In the second of her articles on the journey to service integration implementation, Michelle Major-Goldsmith explains the importance of planning your route with care.

“A journey of a thousand miles begins with a single step” – Lao Tzu

In my last blog, servicemuse.com/siam-road-trip, I introduced the Service Integration and Management (SIAM) journey by suggesting some of the most important considerations of the first stage of the SIAM Roadmap: Discovery and Strategy. This is very much about preparing an organisation for some serious decision making regarding their IT services strategy and it isn’t to be taken lightly. Shortcuts taken at this stage will likely turn into anything from a minor bump to a full-blown road traffic accident.

SIAM is becoming a more familiar approach. It is a management methodology that can be applied in an environment that includes services sourced from several service providers. SIAM introduces the concept of a service integrator, which is a single, logical entity that combines the outcomes of the various service providers and is accountable for the end-to-end delivery of services and the business value that the customer receives.

If you haven’t already, I recommend that you download the SIAM Bodies of Knowledge from Scopism: www.scopism.com/free-downloads.

I now want to move into the second stage of the roadmap: Plan and Build.

Off we go…

“Some beautiful paths can’t be discovered without getting lost.” – Erol Ozan

This is a complex stage in a SIAM implementation. Plan and Build completes the detailed design for a SIAM model and creates the plans for the move to a new operating approach. The objective of this stage is to create an adaptable, scalable model.

The design activities are often delivered in iterations, starting with an initial definition and becoming successively more detailed to complete the design and create plans for transition during the Implement stage.

**Given information:**
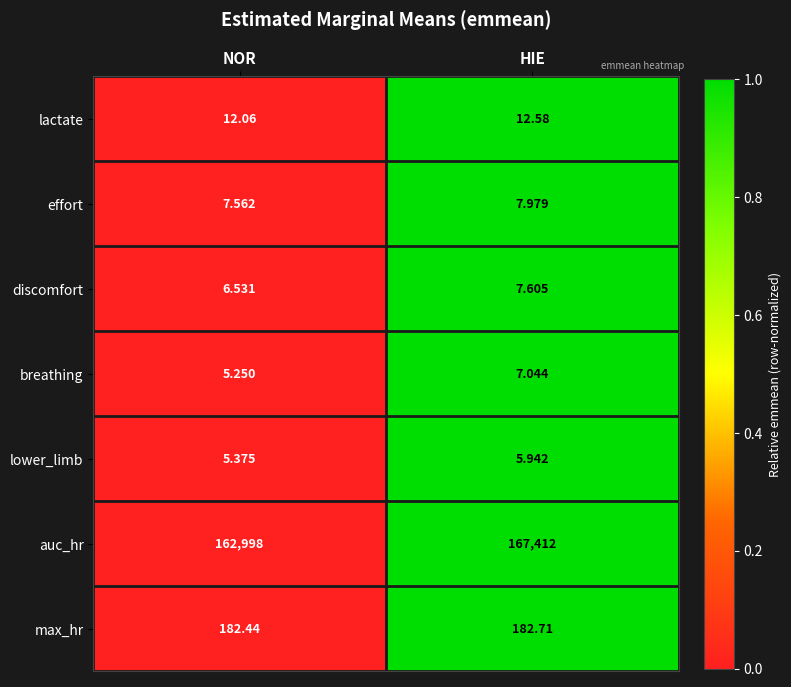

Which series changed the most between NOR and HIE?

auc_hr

==

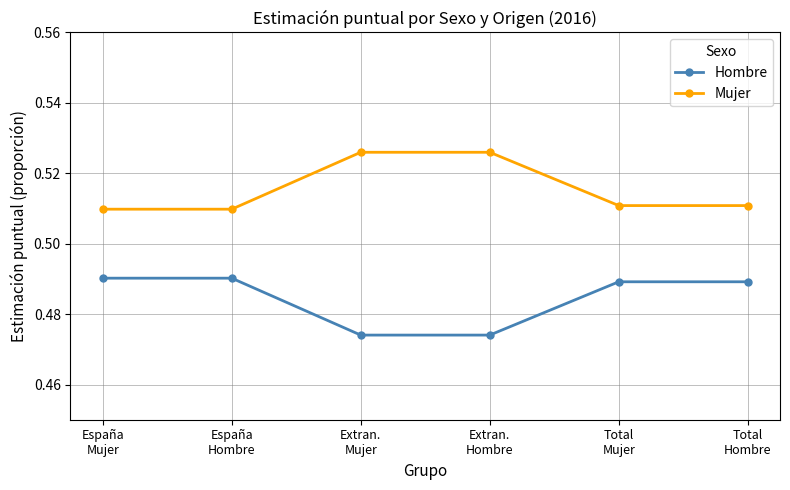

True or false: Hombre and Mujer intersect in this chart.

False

**Questions on the material:**
a: In the SIAM passage, condense the paragraph that begins "SIAM is becoming a more familiar approach" into a short bulleted list that keeps its main facts.
b: Set down word for word the portion of the SIAM passage starting at "If you haven’t" and ending at "adaptable, scalable model.".
c: Resume the SIAM passage after its final sentence and keep writing about the Plan and Build stage.

**Expected outputs:**
a:
- SIAM is an increasingly familiar management methodology.
- It applies in environments with services sourced from several service providers.
- It introduces a service integrator, a single, logical entity.
- The service integrator combines the providers' outcomes.
- It is accountable for end-to-end service delivery and for the business value the customer receives.

b:
If you haven’t already, I recommend that you download the SIAM Bodies of Knowledge from Scopism: www.scopism.com/free-downloads.

I now want to move into the second stage of the roadmap: Plan and Build.

Off we go…

“Some beautiful paths can’t be discovered without getting lost.” – Erol Ozan

This is a complex stage in a SIAM implementation. Plan and Build completes the detailed design for a SIAM model and creates the plans for the move to a new operating approach. The objective of this stage is to create an adaptable, scalable model.

c:
So, let’s look into some considerations for starting on a Plan and Build journey.

The bigger picture ― providing a scenic route

“Sometimes it’s worth lingering on the journey for a while before getting to the destination.” – Richelle Mead

This isn’t just about selecting some service providers and a service integrator. Required services need to be defined, and the design of service groups needs careful consideration, as these will define the scope of services sought from the various service providers. Supporting processes need to be agreed and technologies need to be selected. Within the design process, detailed distinct architectural viewpoints need to be considered, such as:

  1. Organisational roles. The structure for the customer-retained capabilities, any internal service integrator and any internal service providers, including the formal positions and headcounts as they relate to each other, showing the organisational hierarchy. Using tools such as a RACI matrix (Responsible, Accountable, Consulted and Informed) can help and will provide clarity around roles and responsibilities.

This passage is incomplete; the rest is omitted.